Andres Pajuste: Nein. Das war absolut legal, und es wurde auch von den entsprechenden Institutionen in Moskau akzeptiert, sogar unterstützt, unter anderem von der Diplomatenakademie und dem MGIMO in Moskau. Das waren die wichtigsten sowjetischen Institutionen für die Ausbildung von Diplomaten. Etwa ein Drittel unserer Lektoren kam damals aus Moskau, der Rest aus Estland und aus dem Westen. Die Deutschen haben sich bis 1992 zurückgehalten und erst nach der Anerkennung Estlands durch die Russische Föderation trauten sie sich eigene Lehrkräfte nach Tallinn zu schicken.

Können Sie sich an ihre ersten Kontakte zur Konrad-Adenauer-Stiftung noch erinnern?

Andres Pajuste: 1990 rief mich Dr. Norbert Wagner aus Moskau an. Wie er auf die Diplomatenschule und auf mich gekommen war, weiß ich nicht. Wahrscheinlich wollte und konnte er über sowjetische Strukturen den Kontakt zu „Neuen Kräften“ nicht suchen. Jedenfalls bat er um Unterstützung, um verschiedene Veranstaltungen zu organisieren. Bald trafen wir uns schon in Tallinn und los ging es, bis 1993.

Was hat die neu gegründete estnische Gesellschaft 1991 eigentlich gebraucht?

Andres Pajuste: Vor allem die Öffnung hin zur westlichen demokratischen Welt. Wir hatten zu lernen, wie ein moderner Staat funktioniert und wie man sowas am besten aufbaut. Dazu brauchten wir Informationen und Partner, die bereit und in der Lage waren, uns in unserem Aufbauprozess zu begleiten können. Für die Politik und Wirtschaft war es eine Zeit der enormen Herausforderungen und enormen Möglichkeiten.

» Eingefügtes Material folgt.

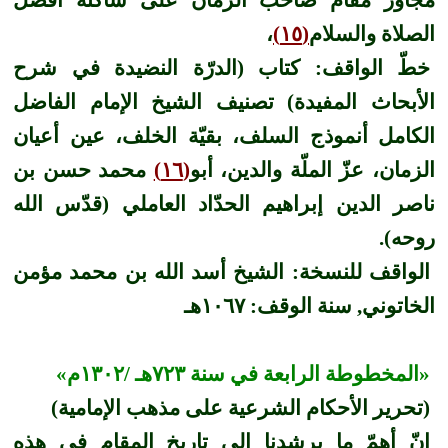
الصلاة والسلام
(١٥)
،
خطّ الواقف: كتاب (الدرّة النضيدة في شرح
الأبحاث المفيدة) تصنيف الشيخ الإمام الفاضل
الكامل أنموذج السلف، بقيّة الخلف، عين أعيان
الزمان، عزّ الملّة والدين، أبو
(١٦)
محمد حسن بن
ناصر الدين إبراهيم الحدّاد العاملي (قدّس الله
روحه).
الواقف للنسخة: الشيخ أسد الله بن محمد مؤمن
الخاتوني, سنة الوقف: ١٠٦٧هـ
«المخطوطة الرابعة في سنة ٧٢٣هـ /١٣٠٢م»
(تحرير الأحكام الشرعية على مذهب الإمامية)
إنّ أهمّ ما يرشدنا إلى تاريخ المقام في هذه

Was hat sich in 20 Jahren der Unabhängigkeit verändert?

Andres Pajuste: Estland hat das Gebot der Stunde genutzt und aus einer unterdrückten, vom „Zentrum“ gelenkten Kolonie einen modernen ausgewogenen Staat mit einer zufriedenen und aufstrebenden Gesellschaft gestaltet. Eine aktive Evolution statt einer zerstörenden Revolution! Und wir haben es geschafft, nicht alles wahllos zu kopieren, sondern eigene Wege zu finden. Auch jetzt, während der laufenden Weltwirtschaftskrise, hat Estland einen eigenen Weg eingeschlagen und wenn es auch 2009 sehr schmerzhaft war, stehen wir heute ohne jegliche Schulden mit einem ausgeglichenen Budget da und können selber entscheiden, was und wie wir was tun oder nicht tun.

Was sind die Anforderungen an Estland im Jahr 2011?

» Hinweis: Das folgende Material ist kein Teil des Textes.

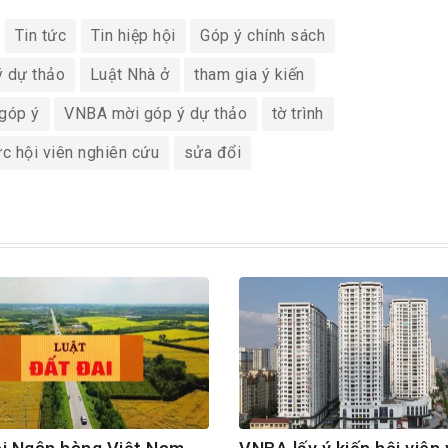
Tin tức
Tin hiệp hội
Góp ý chính sách
ý dự thảo
Luật Nhà ở
tham gia ý kiến
góp ý
VNBA mời góp ý dự thảo
tờ trình
ức hội viên nghiên cứu
sửa đổi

Andres Pajuste: Wir stehen auf eigenen Füßen, wir sind politisch und wirtschaftlich unabhängig. Estland ist das meistintegriertes nordeuropäisches Land (wir fühlen uns Nordeuropa zugehörig) – NATO, EU, Euro, Schengen, OECD, … Trotzdem ist Estland nicht „fertig“ und wir brauchen neue Ziele, neue Visionen. Nur jetzt sind sie nicht mehr ausschließlich auf das Bestehen der Nation gewidmet, sondern jetzt sollen wir, und wir wollen es auch, unseren Beitrag zur Neugestaltung von Europa leisten. Nicht nur die europäische, sondern die gesamte Weltordnung ist im Änderungsprozess. Das Verhalten der Nachkriegszeit hat seine Rolle erfüllt und ist für die Zukunft überaltert – abgesehen von den Grundprinzipien der Friedensordnung: Toleranz, Solidarität, Verantwortung.

Also anstatt zu lernen eine eigene Gesellschaft zu entwickeln, muss Estland sich in der Aufgabe der Neuordnungen im Ostseeraum (also unsere unmittelbare Nachbarschaft), in Europa sowie in der Welt bemühen.

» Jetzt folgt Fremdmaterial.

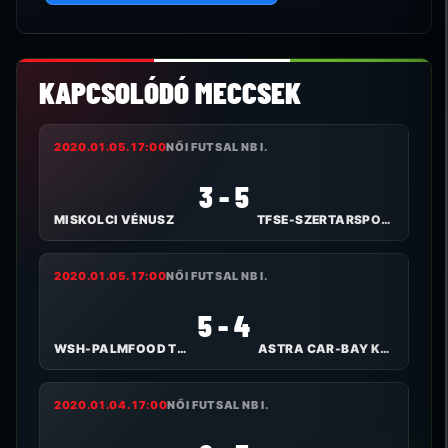
KAPCSOLÓDÓ MECCSEK
2020.01.05. 17:00
NŐI FUTSAL NB I.
3 - 5
MISKOLCI VÉNUSZ
TFSE-SZERTARSPORT.HU
2020.01.05. 17:00
NŐI FUTSAL NB I.
5 - 4
WSH-PALMFOOD TOLNA-MÖZS
ASTRA CAR-BAY KKFHÁZA FC
2020.01.04. 17:00
NŐI FUTSAL NB I.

Was ist Ihre persönliche Aufgabe heute?

Andres Pajuste: Ich bin geschäftlich im Bereich der nachhaltigen Chemie tätig, also F&E Management um Erdöl in der Basischemie mit den nachwachsenden Rohstoffen zu ersetzen. Und wir stehen schon kurz vor der industriellen Umsetzung. Zudem bin ich im Vorstand des Baltic Sea Forum e.V. und dessen Vertreter in Estland.